Start of Exercise material
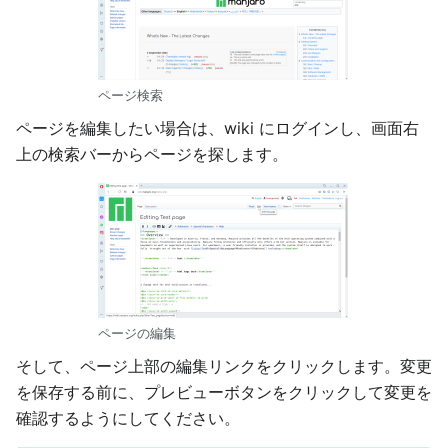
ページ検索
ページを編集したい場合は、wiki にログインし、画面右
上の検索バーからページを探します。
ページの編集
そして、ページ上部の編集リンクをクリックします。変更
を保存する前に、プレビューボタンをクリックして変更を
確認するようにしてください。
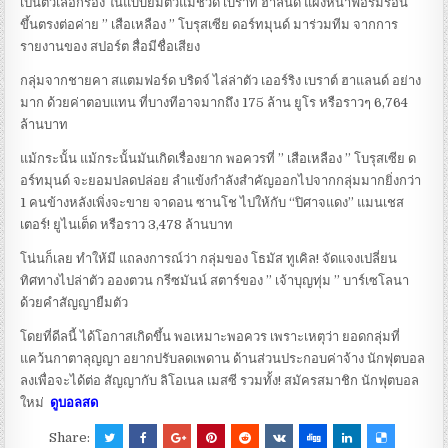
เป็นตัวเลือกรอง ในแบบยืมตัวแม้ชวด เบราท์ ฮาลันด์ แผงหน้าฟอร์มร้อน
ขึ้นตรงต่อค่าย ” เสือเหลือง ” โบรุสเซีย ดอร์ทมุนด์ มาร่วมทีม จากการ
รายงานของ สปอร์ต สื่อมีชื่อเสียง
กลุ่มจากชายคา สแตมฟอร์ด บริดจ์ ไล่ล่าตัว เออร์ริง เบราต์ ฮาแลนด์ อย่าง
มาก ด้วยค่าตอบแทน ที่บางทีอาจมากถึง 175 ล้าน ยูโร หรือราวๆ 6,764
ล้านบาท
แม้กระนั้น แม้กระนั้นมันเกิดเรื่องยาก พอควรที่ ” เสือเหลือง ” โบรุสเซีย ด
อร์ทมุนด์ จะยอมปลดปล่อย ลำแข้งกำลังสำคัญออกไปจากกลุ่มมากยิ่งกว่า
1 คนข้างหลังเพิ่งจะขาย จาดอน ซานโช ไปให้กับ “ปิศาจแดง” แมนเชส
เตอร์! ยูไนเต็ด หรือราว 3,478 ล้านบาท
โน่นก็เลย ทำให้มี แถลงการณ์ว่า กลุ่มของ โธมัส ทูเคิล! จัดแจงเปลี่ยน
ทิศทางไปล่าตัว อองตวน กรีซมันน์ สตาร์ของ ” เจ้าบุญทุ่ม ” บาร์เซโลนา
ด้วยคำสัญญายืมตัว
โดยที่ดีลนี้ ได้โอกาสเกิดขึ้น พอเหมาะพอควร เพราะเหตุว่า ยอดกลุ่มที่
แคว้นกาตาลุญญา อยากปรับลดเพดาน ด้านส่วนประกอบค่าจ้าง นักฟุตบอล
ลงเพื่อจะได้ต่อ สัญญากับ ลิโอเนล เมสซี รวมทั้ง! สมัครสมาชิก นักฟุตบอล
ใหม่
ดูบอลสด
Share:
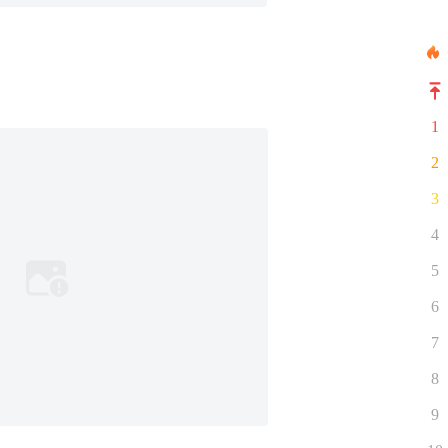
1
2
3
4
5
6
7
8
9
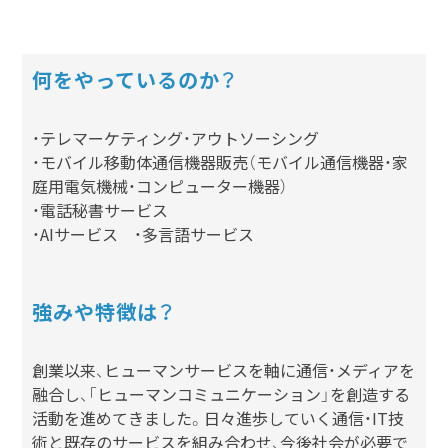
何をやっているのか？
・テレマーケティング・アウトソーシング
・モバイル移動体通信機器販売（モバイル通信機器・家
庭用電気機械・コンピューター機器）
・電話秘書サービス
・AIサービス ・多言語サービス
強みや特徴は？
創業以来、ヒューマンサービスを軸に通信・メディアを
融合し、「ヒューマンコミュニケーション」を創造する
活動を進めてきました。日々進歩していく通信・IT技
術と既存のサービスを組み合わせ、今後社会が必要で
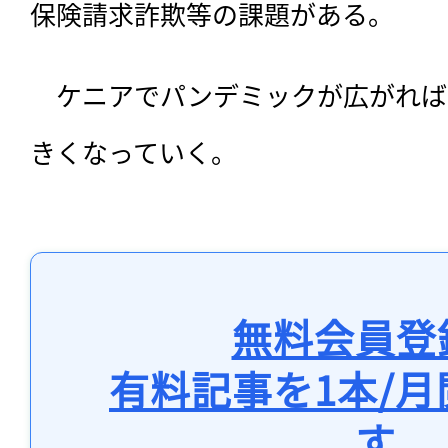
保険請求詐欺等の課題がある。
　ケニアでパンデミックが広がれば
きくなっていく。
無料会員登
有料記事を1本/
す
End of Exercise material
Start of Exercise material
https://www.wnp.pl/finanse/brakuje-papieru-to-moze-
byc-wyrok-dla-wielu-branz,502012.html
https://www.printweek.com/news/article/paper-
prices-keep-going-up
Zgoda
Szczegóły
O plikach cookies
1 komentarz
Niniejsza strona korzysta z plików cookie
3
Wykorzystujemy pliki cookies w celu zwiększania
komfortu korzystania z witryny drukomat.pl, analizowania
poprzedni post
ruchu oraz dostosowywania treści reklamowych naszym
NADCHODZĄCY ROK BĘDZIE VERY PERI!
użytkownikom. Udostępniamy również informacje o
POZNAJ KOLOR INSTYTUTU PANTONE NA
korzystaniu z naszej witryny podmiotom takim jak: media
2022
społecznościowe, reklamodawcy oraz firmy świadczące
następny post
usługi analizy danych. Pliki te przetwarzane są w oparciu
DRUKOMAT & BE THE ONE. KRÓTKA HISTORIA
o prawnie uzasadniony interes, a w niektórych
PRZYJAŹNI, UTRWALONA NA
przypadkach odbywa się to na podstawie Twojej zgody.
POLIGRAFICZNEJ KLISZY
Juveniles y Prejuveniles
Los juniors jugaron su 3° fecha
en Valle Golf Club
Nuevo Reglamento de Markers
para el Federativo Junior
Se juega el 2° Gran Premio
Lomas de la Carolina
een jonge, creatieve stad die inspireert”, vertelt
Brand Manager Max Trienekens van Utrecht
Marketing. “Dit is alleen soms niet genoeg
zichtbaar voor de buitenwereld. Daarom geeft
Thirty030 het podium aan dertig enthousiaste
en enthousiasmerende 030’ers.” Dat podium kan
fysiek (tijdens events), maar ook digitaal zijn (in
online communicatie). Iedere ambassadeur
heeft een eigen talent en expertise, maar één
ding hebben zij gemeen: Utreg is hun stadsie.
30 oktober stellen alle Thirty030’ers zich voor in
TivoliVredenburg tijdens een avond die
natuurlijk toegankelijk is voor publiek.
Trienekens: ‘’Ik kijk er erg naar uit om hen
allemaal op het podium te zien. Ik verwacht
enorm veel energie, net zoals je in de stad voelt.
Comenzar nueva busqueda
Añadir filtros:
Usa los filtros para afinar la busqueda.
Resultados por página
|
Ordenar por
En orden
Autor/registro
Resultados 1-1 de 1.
End of Exercise material
What the exercise asks » Using the records above, copy word for word the line with "usługi analizy danych.", the line with "Juveniles y Prejuveniles", and every line between them.

Response for this exercise »
usługi analizy danych. Pliki te przetwarzane są w oparciu
DRUKOMAT & BE THE ONE. KRÓTKA HISTORIA
o prawnie uzasadniony interes, a w niektórych
PRZYJAŹNI, UTRWALONA NA
przypadkach odbywa się to na podstawie Twojej zgody.
POLIGRAFICZNEJ KLISZY
Juveniles y Prejuveniles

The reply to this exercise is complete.